While there used to be doubt and concern about consuming open source software, many companies are now embracing it. However, more education is needed about open source governance and best practices for using open source software. Organizations need to consider both the technological and cultural aspects to consuming open source and what being a good open source citizen means.

In this episode of TFiR: Let’s Talk, Swapnil Bhartiya sits down with Jesse Stockall, Chief Architect at Snow Software, to discuss the importance of open source governance and forming an open source governance committee. He discusses how organizations need to strike the right balance between self-hosted open source and cloud services and gives us an insight into Snow Software’s offerings.

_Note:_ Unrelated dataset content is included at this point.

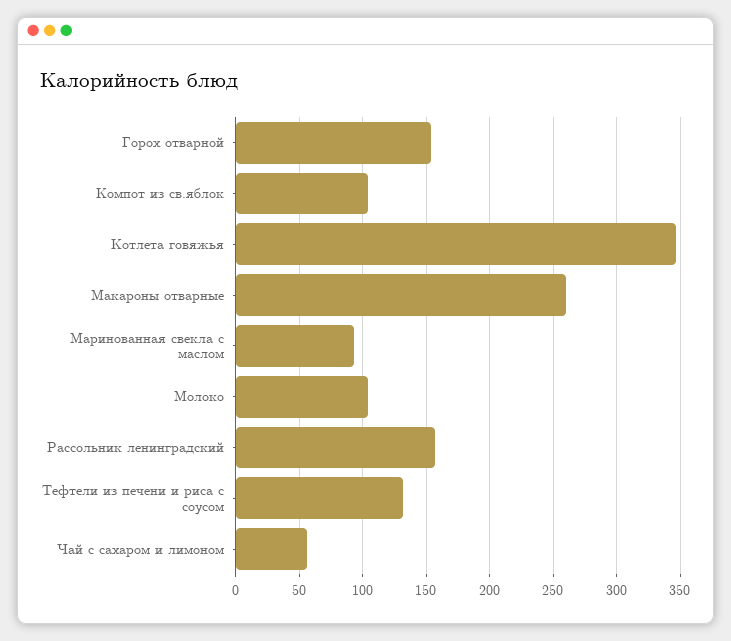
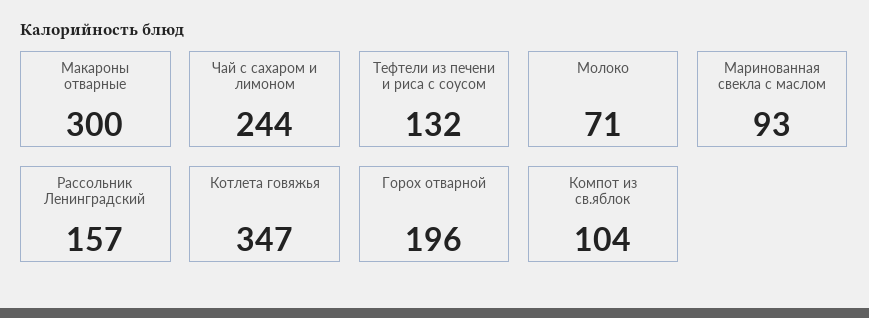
Горох отварной: 155 -> 196
Макароны отварные: 260 -> 300
Молоко: 105 -> 71
Чай с сахаром и лимоном: 55 -> 244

Key highlights from this video interview are:

  • Snow Software is a leader in software asset management, which, Stockall explains, is looking at the licenses organizations are using and ensuring they are not exposing themselves to too much risk. The company covers other areas such as cloud management and cost management, bringing these elements together with technology intelligence.
  • There used to be some doubt and concern about using open source software, particularly driven by large vendors like Microsoft. Stockall discusses how this changed when Black Duck came in and the shift of open source governance towards supply chain attacks and vulnerabilities and the challenges of not having sufficient tooling and governance in place.
  • Having a clear policy around open source is key as well as contributing it back to the community. As companies grow, they need a governance committee with representatives from legal, compliance, security, and engineering. Stockall discusses the importance of having the right representation in the governance committee and tooling in place.
  • While an integral part of open source is the technological aspect, another is the cultural one. Stockall goes into depth about the open source governance model they have implemented internally in Snow Software, the role it is playing in building open source into their company culture, and the benefits it is bringing.
  • Stockall believes that there is still some work to be done with open source education in organizations and how to consume it. Yet, he feels that this is an opportunity to learn and a sign of maturity. He explains the benefits of being able to enhance something while still retaining maintenance of the code.
  • One of the key challenges Stockall has faced in companies he has worked at is convincing management to contribute the code changes back and the benefits it brings for the future. He explains how this helps organizations be good open source citizens.
  • Stockall discusses the need to find the right balance between evaluating the skills you have in-house with where you would like to spend the company’s time when deciding whether to self-host or use a managed service, or cloud service.
  • Snow Software’s biggest value proposition is visibility of your assets since if you can’t see your assets, you can’t secure them or properly manage them. The company collects data from their own agents from browser extensions, from Cloud APIs, gathering all the information together and cross-referencing it. Stockall explains how they then enhance it to provide insights on top of the raw data.
  • Stockall tells us that they still have developers who like to write code and develop in Snow Software, but sometimes there are already open source or cloud offerings that enable you to move faster. He discusses the benefits of consuming from places like CNCF and offerings from hyperscale cloud providers.